__Exercise requirements__
Exclude the images and transcribe the entries below precisely.

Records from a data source
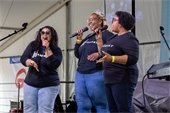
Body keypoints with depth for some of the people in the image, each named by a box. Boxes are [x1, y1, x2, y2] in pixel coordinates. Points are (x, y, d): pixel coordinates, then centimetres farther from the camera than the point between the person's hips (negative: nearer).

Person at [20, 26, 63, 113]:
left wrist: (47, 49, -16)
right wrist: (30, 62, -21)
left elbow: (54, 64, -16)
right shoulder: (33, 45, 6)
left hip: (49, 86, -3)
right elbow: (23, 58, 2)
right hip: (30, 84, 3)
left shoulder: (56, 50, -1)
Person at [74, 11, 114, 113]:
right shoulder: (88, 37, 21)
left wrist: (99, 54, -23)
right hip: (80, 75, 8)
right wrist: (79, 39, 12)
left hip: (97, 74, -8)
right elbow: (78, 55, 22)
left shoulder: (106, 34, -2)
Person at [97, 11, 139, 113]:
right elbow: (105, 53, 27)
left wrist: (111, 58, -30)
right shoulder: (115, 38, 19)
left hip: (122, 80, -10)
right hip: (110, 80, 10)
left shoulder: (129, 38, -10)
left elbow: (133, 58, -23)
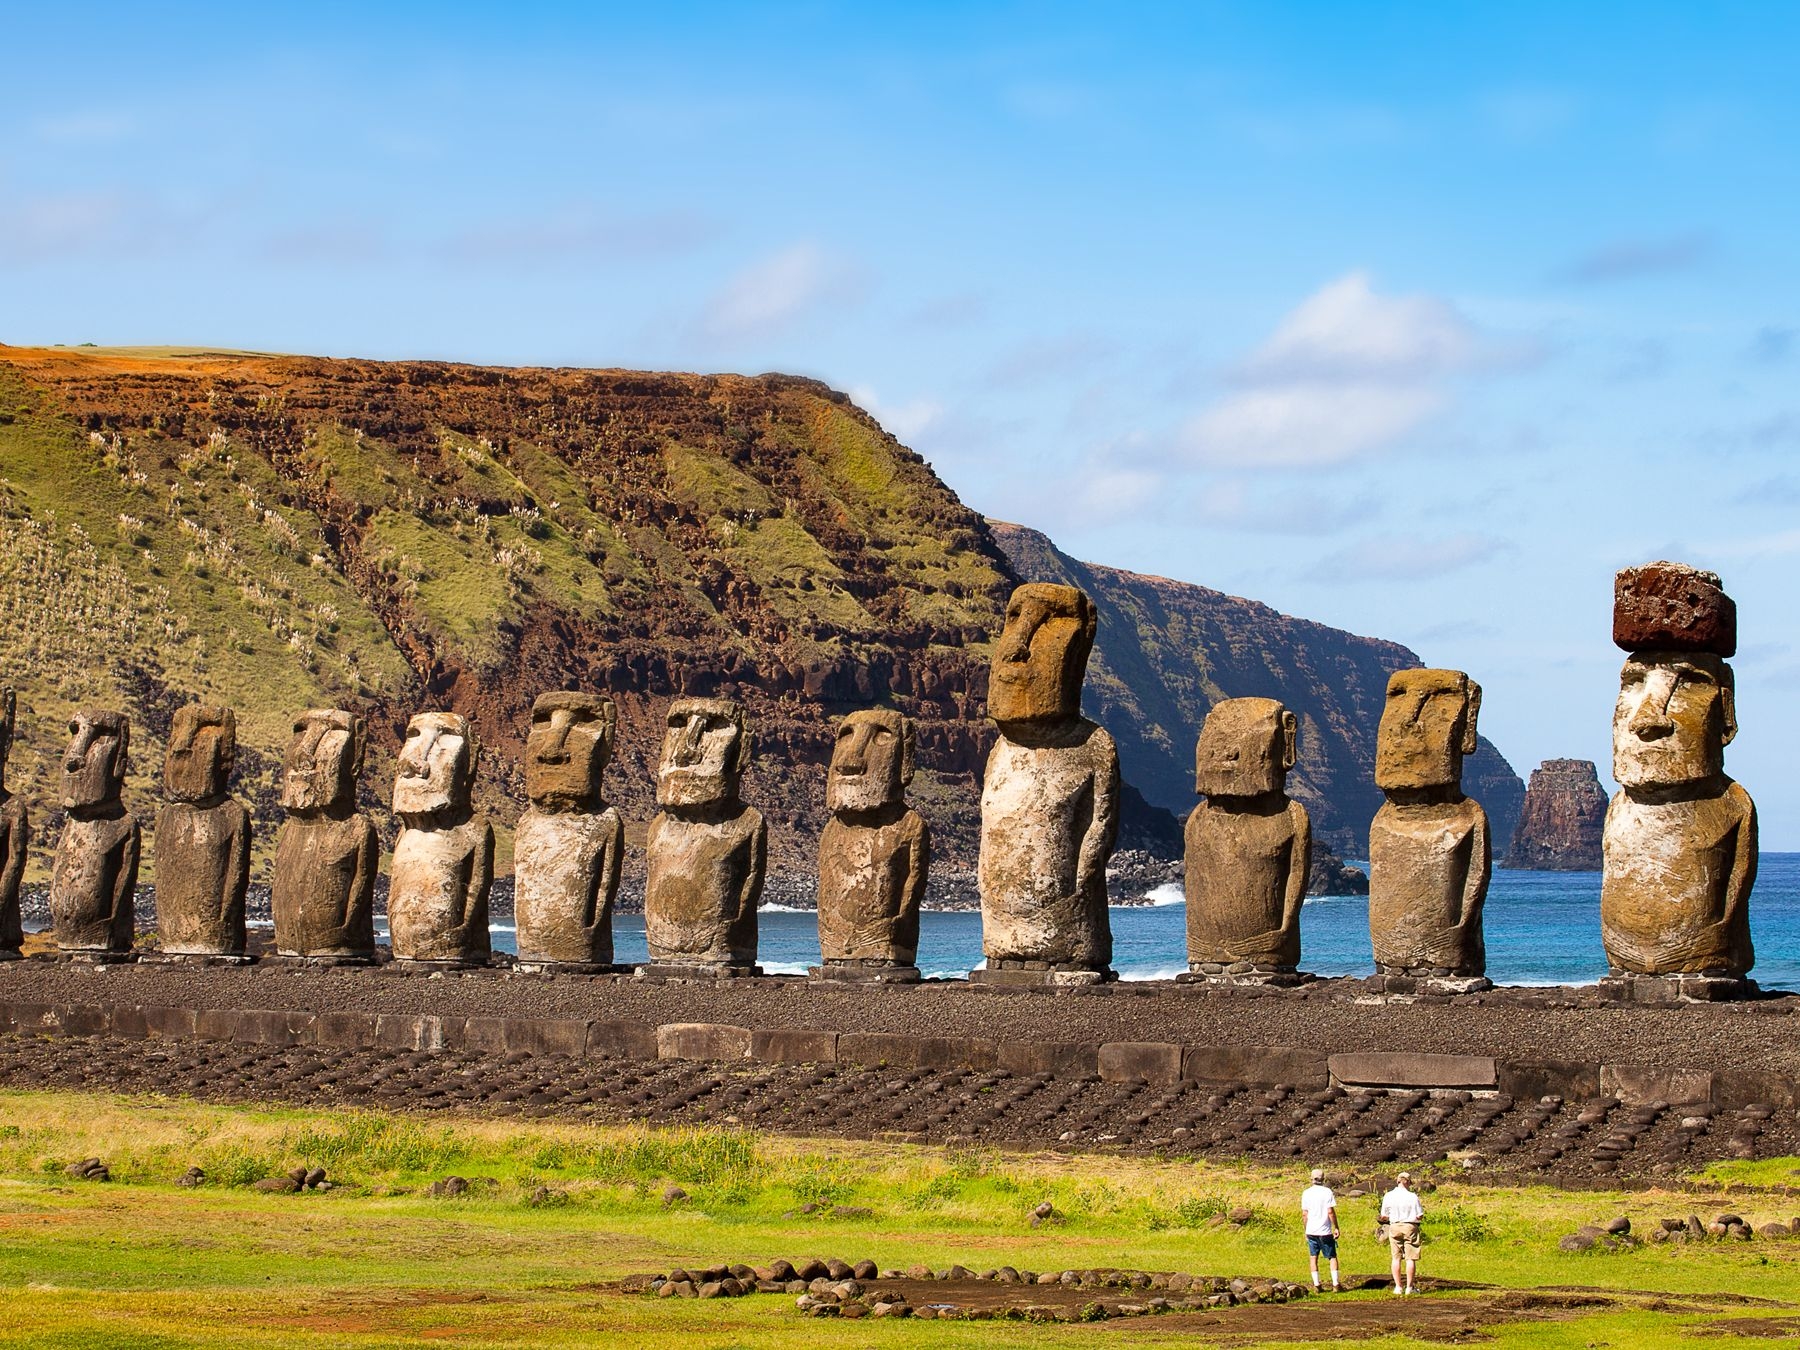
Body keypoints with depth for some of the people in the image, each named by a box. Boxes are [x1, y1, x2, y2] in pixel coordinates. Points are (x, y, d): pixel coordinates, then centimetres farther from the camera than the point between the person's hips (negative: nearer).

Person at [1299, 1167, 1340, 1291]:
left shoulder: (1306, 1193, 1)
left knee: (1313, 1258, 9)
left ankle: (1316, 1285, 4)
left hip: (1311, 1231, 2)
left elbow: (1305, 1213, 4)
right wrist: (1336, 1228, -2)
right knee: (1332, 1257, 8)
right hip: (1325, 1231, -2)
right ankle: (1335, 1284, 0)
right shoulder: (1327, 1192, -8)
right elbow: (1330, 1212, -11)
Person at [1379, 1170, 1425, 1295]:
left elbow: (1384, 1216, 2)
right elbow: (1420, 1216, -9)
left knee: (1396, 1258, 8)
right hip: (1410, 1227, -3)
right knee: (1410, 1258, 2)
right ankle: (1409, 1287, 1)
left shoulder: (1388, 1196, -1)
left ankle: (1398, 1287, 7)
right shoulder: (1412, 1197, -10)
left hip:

__Answer below__
Body keypoints with depth for some of the people in the image, each named by a box. Boxes are [x1, y1, x2, y2] in pixel coordinates. Points are (x, y, d): pixel coordinates, then centimetres farther from the camera than the point between the person's hips (negative: nearer).

Person at [20, 26, 63, 113]:
left wrist: (47, 49, -16)
right wrist: (30, 62, -21)
left elbow: (54, 64, -16)
right shoulder: (33, 45, 6)
left hip: (49, 86, -3)
right elbow: (23, 58, 2)
right hip: (30, 84, 3)
left shoulder: (56, 50, -1)
Person at [74, 11, 114, 113]:
right shoulder: (88, 37, 21)
left wrist: (99, 54, -23)
right hip: (80, 75, 8)
right wrist: (79, 39, 12)
left hip: (97, 74, -8)
right elbow: (78, 55, 22)
left shoulder: (106, 34, -2)
Person at [97, 11, 139, 113]:
right elbow: (105, 53, 27)
left wrist: (111, 58, -30)
right shoulder: (115, 38, 19)
left hip: (122, 80, -10)
right hip: (110, 80, 10)
left shoulder: (129, 38, -10)
left elbow: (133, 58, -23)
Body keypoints with depth for some of the people in the image, each named by a box. Boxes are [x1, y1, x2, y2] in pixel coordinates. Points are (x, y, d): pixel coordinates, then centimetres farther from the camera than the point between the person's hips (negative: nearer).

Person at [1299, 1167, 1340, 1291]:
left shoulder: (1306, 1193, 1)
left knee: (1313, 1258, 9)
left ankle: (1316, 1285, 4)
left hip: (1311, 1231, 2)
left elbow: (1305, 1213, 4)
right wrist: (1336, 1228, -2)
right knee: (1332, 1257, 8)
right hip: (1325, 1231, -2)
right ankle: (1335, 1284, 0)
right shoulder: (1327, 1192, -8)
right elbow: (1330, 1212, -11)
Person at [1379, 1170, 1425, 1295]:
left elbow: (1384, 1216, 2)
right elbow: (1420, 1216, -9)
left knee: (1396, 1258, 8)
right hip: (1410, 1227, -3)
right knee: (1410, 1258, 2)
right ankle: (1409, 1287, 1)
left shoulder: (1388, 1196, -1)
left ankle: (1398, 1287, 7)
right shoulder: (1412, 1197, -10)
left hip:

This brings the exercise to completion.